SELECTED EXCERPT:
────────────────────────────────────────

Citrix on-premises Recovery Types

Citrix Disaster Recovery Types

Recovery Option – Recover from Offline Backup

In this option, organizations rely solely on traditional backup solutions to restore the Citrix platform to service in another location. There is no standby infrastructure to fail over to. Multiple, often manual tasks are required in the recovery plan to restore the core services Citrix depends on and later restore Citrix itself. The outage time of Citrix is dictated by the speed at which components can be restored in the DR location. This model is not ideal for advanced Citrix deployments and is best suited for smaller, simpler infrastructures and organizations that can withstand an extended period of downtime.

Pros and Cons

Pros:

• Lower maintenance costs compared to replication or hot-standby solutions

Cons:

• High downtime impact
• Larger, more detailed recovery plan (DR orchestration) documentation
• Extended recovery time
• Relies on integrity and age of backups
• A higher degree of human error if manual reconfiguration is necessary (networking, and so on)
• Unsuitable for Pooled, Fast Clone MCS or PVS
• Unsuitable for NetScaler VPX because of networking (and needs to be rebuilt using backups of nsconfig directory and ns.conf files)

────────────────────────────────────────

Lines of data:
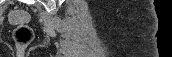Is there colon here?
I'll return each instance as SVG.
<instances>
[{
    "label": "colon",
    "mask_w": 172,
    "mask_h": 57,
    "mask_svg": "<svg viewBox=\"0 0 172 57\" xmlns=\"http://www.w3.org/2000/svg\"><path fill=\"white\" fill-rule=\"evenodd\" d=\"M28 19L29 16L25 11L14 10L9 14L10 23L16 26L13 32V38L18 49L21 51L26 49L34 39L32 28L26 24Z\"/></svg>",
    "instance_id": "5ec220e1"
}]
</instances>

────────────────────────────────────────

GIVEN TASK:
From the Citrix disaster recovery text, pull out the passage starting with "Citrix Disaster Recovery" and going on through "period of downtime.", word for word.

RESPONSE FOR THIS EXERCISE:
Citrix Disaster Recovery Types

Recovery Option – Recover from Offline Backup

In this option, organizations rely solely on traditional backup solutions to restore the Citrix platform to service in another location. There is no standby infrastructure to fail over to. Multiple, often manual tasks are required in the recovery plan to restore the core services Citrix depends on and later restore Citrix itself. The outage time of Citrix is dictated by the speed at which components can be restored in the DR location. This model is not ideal for advanced Citrix deployments and is best suited for smaller, simpler infrastructures and organizations that can withstand an extended period of downtime.